Amok Koma was the sound of post-WWII Germany. It was the Cold War fears, Berlin Wall-isolationism, and fear-mongering being torn down and crushed with a frantic backbeat and experimental glee. The band got little to no help in the promotion department and it was nearly impossible to get a record deal, so Abwärts went full DIY and handled the recording, production, cover, distribution and concert booking. Quite successfully, one might add.
Less than a year later, in 1982, the band released their sophomore record Der Westen ist Einsam (The West Is Lonely) on Phonogram Records (a subsidiary of Mercury Records.) The band scored an opening gig for The Cure and things were looking up. Then Mark Chung and FM Einheit left Abwärts for full-time gigs in the experimental Einstürzende Neubauten, a band they would be in until the mid-90s. Abwärts broke up for a time, but then reformed and went on to release several albums over the last 30 years, the most recent being 2018s Smart Bomb.
Even though the band continued and continues to this day, the fact that an album like Amok Koma isn't regarded as an absolute classic in the post-punk canon is a crime. "Maschinenland" is a manic shot of late-60s jangle, mid-70s lower east side art rock, and the thriving German avante garde scene that began a decade earlier with bands like Faust, Kraftwerk, and Popol Vuh. "Karo 1/4 08/15 Hoch 2" is a sonic blast of aggression and punk that's in and out in less than a minute. "Monday On My Mind" has the swagger of classic Wire with a twist of West German Utilitarianism.
Abwärts' line up of Mark Chung, Axel Dill, Frank Z, and FM Einheit churned out a future classic with little to no help and it seemed to fall on deaf ears. Tracks like the brazen "Bel Ami" or the full-throttle "Softly Softly" wouldn't get the credit they so deserved. Songs like the frantic jangle that is "Mehr", or the wonky art rock of "Neon Kind" would go unnoticed it seems, at least in the interim. Amok Koma would never get a release in the US, or outside of Germany for that matter, leaving ears stateside without the dose of Abwärts they so desperately needed.

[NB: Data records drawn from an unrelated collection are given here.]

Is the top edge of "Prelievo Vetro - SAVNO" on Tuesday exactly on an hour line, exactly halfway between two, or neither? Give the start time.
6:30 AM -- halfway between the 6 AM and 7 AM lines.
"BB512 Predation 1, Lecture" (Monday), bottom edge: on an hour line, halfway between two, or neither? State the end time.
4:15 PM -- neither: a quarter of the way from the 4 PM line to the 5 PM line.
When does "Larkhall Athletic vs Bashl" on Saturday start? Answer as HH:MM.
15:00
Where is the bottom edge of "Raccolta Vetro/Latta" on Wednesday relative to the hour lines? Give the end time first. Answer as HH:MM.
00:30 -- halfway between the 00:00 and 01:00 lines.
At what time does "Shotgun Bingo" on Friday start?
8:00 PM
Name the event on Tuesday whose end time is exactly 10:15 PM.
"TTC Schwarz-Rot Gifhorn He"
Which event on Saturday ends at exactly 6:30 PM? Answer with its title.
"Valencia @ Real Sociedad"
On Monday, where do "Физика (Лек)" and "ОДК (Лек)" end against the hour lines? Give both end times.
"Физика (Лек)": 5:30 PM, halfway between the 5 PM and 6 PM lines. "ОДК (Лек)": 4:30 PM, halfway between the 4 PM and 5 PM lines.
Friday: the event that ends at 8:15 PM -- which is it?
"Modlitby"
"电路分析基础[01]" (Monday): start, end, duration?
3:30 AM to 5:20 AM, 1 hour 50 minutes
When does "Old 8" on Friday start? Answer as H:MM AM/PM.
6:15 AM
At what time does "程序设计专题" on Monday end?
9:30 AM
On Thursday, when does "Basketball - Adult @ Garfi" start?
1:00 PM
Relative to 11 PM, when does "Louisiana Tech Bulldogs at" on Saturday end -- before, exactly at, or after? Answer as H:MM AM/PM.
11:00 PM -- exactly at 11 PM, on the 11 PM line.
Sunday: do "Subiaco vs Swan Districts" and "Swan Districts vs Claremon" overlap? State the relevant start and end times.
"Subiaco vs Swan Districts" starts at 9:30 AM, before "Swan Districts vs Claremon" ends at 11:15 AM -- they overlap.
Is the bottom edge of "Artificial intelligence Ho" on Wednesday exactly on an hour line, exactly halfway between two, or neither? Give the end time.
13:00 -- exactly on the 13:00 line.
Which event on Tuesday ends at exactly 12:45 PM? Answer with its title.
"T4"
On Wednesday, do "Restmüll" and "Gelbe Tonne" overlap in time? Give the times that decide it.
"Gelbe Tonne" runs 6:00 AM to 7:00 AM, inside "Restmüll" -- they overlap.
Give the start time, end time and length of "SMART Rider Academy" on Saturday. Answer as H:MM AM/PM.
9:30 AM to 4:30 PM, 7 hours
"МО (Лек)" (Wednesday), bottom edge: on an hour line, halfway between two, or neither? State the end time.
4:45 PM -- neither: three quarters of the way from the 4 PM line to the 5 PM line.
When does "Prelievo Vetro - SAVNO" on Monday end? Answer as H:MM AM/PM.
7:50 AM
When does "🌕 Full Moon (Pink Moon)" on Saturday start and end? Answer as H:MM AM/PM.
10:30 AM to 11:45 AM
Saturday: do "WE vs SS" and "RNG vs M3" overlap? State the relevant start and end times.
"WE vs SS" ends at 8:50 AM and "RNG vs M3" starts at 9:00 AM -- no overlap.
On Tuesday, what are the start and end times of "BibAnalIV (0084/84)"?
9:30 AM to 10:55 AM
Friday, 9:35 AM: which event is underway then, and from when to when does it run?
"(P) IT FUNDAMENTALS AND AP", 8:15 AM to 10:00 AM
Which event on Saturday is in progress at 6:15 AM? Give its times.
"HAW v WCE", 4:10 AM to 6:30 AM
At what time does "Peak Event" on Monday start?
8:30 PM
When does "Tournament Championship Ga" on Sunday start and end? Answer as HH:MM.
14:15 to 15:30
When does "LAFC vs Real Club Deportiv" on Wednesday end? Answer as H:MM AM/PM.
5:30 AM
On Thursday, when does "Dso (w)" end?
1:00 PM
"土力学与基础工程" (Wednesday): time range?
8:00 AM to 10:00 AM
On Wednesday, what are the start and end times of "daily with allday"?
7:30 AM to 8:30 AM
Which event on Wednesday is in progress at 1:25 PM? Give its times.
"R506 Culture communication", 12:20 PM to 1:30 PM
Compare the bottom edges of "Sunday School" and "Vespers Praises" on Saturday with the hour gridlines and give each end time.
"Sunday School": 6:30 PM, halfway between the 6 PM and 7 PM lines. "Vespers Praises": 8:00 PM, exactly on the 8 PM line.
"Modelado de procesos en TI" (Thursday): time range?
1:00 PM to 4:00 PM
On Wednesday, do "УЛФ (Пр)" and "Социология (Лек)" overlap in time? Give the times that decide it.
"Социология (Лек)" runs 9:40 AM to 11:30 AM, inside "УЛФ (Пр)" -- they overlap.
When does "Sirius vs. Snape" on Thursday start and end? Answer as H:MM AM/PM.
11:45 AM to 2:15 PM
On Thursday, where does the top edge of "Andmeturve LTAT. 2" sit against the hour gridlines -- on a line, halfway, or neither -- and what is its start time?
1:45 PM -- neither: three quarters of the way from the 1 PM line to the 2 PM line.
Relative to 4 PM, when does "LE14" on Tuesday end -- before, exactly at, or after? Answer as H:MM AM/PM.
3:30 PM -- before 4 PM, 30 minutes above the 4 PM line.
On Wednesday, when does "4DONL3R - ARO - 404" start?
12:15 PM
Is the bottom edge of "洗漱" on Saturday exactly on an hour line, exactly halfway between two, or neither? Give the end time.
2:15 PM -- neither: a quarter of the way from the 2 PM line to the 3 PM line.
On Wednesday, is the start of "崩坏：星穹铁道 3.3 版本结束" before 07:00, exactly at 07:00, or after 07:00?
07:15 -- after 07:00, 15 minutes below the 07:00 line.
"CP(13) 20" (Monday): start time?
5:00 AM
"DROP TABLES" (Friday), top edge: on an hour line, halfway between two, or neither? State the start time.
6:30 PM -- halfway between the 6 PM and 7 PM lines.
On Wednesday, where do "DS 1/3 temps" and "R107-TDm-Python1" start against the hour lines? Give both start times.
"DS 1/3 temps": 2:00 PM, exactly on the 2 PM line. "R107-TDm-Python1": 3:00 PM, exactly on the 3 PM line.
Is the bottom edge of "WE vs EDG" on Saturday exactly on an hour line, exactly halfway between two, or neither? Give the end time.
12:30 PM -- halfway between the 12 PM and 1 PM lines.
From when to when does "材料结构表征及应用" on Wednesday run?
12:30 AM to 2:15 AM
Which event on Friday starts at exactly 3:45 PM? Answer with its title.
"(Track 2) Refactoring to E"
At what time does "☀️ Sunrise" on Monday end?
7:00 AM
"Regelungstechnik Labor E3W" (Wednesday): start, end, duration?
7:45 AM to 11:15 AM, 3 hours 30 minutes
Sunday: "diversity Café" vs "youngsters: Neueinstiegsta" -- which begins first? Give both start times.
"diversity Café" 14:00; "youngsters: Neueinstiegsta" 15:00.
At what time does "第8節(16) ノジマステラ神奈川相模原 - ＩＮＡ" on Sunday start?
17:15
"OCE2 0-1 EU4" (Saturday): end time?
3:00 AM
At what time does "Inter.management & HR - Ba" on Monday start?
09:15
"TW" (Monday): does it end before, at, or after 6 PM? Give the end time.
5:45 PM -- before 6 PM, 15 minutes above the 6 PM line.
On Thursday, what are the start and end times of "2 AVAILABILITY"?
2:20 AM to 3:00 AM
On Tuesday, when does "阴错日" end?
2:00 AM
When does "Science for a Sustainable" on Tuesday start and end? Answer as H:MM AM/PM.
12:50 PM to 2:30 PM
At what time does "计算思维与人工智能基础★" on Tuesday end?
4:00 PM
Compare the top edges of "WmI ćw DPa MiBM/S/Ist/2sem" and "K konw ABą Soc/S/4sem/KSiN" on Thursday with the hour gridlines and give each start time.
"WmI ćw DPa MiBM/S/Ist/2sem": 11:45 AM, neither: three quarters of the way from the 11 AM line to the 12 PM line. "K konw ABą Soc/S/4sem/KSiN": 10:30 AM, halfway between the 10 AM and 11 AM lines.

Neat Neat Neat Records will be reissuing Abwärts' Amok Koma for the first time ever in the U.S. 250 copies will be available on clear smoke vinyl, while 750 copies will be available on black vinyl, with all new cover art by Guided By Voices mastermind, Robert Pollard. Neat Neat Neat Records will also be including a faithful reproduction of the original 16 page booklet that came with the original German pressing, along with an additional page that will have translated lyrics and a letter from Frank Zeigert talking about the history of the record and the reissue.
Our take: Official reissue of the debut LP by this long-running German post-punk band. For whatever reason (not the least of which, I’m sure, is a lingering prejudice), German punk rock receives less chatter nowadays than the scenes that were happening elsewhere in Europe around the same time. That’s a shame when it keeps brilliant records like Amok Koma from getting the attention they deserve, though this reissue should help to rectify that. Abwarts started in 1979 and were very much a part of the post-punk explosion. In particular, it’s hard to imagine that Wire wasn’t a big influence on the band. Amok Koma’s sharp, minimal, angular, and often lightning-fast playing is one of the few things I’ve heard in my life that can scratch a similar itch as the almighty Pink Flag. It’s hardly an homage, though, as Abwarts exhibit a wide pallet of influences, from the sharp and angular punk that dominates the album to the middle eastern influences on “Türkenblues” to the ska and reggae rhythms they experiment with on “Neon Kind” and “Ich Bin Stumm(!).” If you’re a fan of post-punk music—Wire in particular—you’d be doing yourself a big favor by checking this one out.